Tom Stock Manorville, New York

I was diagnosed with depressive mood disorder about twenty years ago. Since that time, my life has become stable. I have a steady job, a marriage that isn’t going to dissolve if I look at it funny, a beautiful daughter, and a few good friends. I still take my medication and am thankful for the sanity it allows me. I often ask, Is this all there is? But, hopefully, I remember to be grateful for all that I have.

I appreciated Carroll Susco’s honest account of her psychosis [“Stigmata,” August 2002]. I want to say to her, “It’s not just the neurotransmitters.” I have always believed that what we consider “crazy” is just a different kind of knowing. There is a place in the middle of the forehead that burns, that knows the inherent wisdom in all creation. As Carl Jung said, mental illness is a kind of gift, because it creates a desire to reach toward the divine.

Paula Cosio Lomita, California

For most of my life, I’ve felt out of step with the rest of the world — one of those people who just can’t get it right. I started off as a strange little kid and have not gotten better with age. I cry when I see roadkill. My vacation pictures don’t show the sights, but rather the play of light on some everyday object. I have an unrequited, concealed, fierce love for a man who works for me. I drink too much. I work in creative media and marketing, but I cannot relate to any of the products that my talents pitch. There are many days when I look at myself in the mirror, dressed for work, and think, Who are you, and why the hell are you wearing that get-up?

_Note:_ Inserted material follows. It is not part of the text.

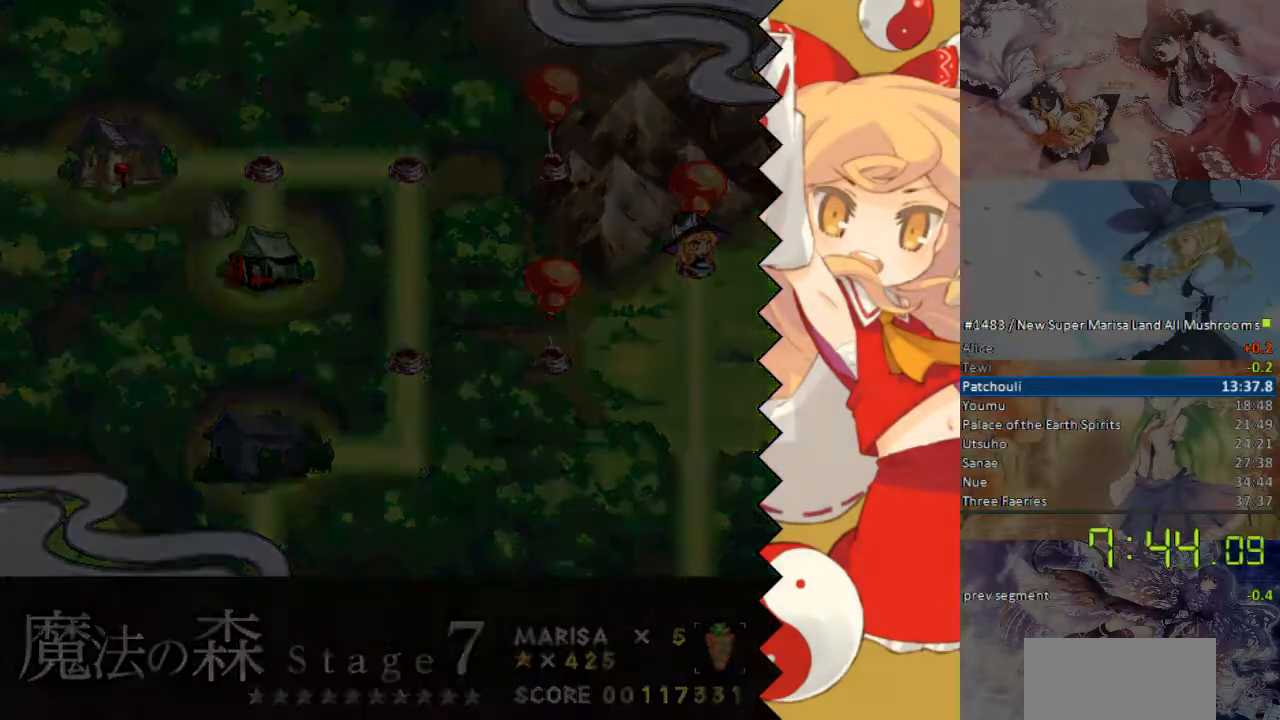
{"buttons": ["DPAD_RIGHT"], "events": [[252, "DPAD_RIGHT", "down"]]}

Your magazine has shown me that for all of my strangeness, I am not alone. You show the beauty, the wonder, and the dirty truth of the human spirit, and you always provide me with something to think about. Your April interview with Paul Hawken [“Down to Business,” by Renee Lertzman], in which he talked about wanting to teach people to see differently rather than change their way of thinking, spoke to the reasons why I went into my profession, and why, for all its shallowness, it still attracts me. I read Readers Write and meet the people I have looked for all my life — friends I have wanted but never found. You have convinced me to take a critical look at who I am. In my thirty-five years, nothing I have ever read has made me do these things.

Bridget Willey Waterbury, Connecticut

The Sun is the greatest magazine that has ever existed. And I know, because I have read every magazine.

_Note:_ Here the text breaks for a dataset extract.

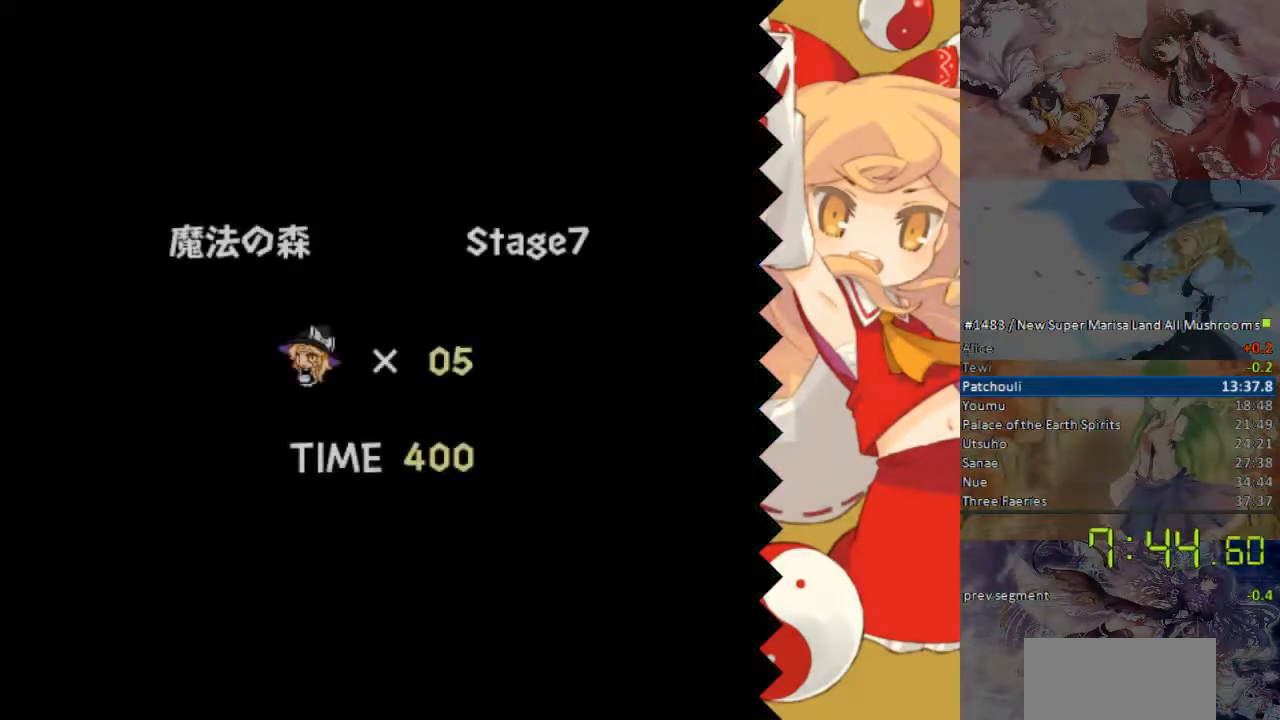
{"buttons": ["DPAD_RIGHT"], "events": []}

I had never heard of The Sun until a neighbor gave me a very worn collection that had been passed around from person to person for a couple of years. No one threw them away — they were that good.

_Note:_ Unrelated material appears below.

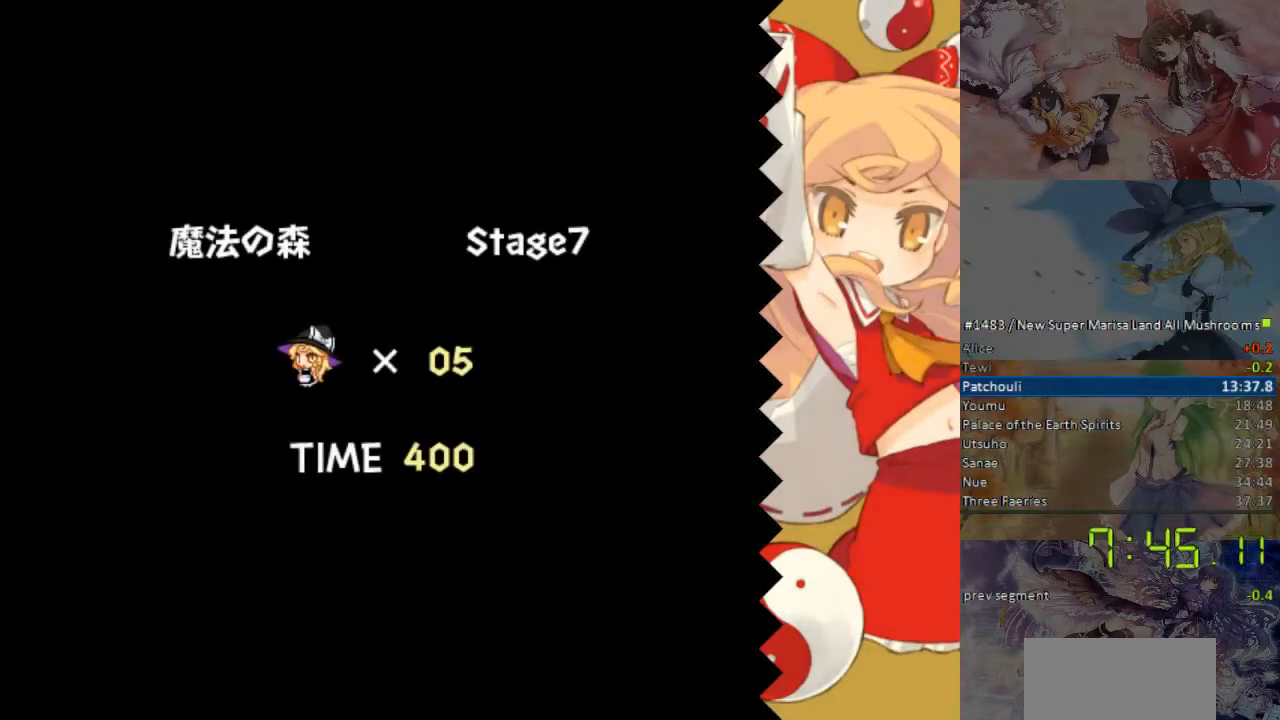
{"buttons": ["DPAD_RIGHT"], "events": []}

Yours is the only magazine that I read cover to cover, every issue. I have never found another magazine that is worth reading that thoroughly. I can almost say your magazine is better than sex. It’s definitely better than sex with my last boyfriend, who would never have read The Sun. I am buying a subscription for my new boyfriend, who I know will fall in love with The Sun just the way I did. I think sex with him is going to be fabulous.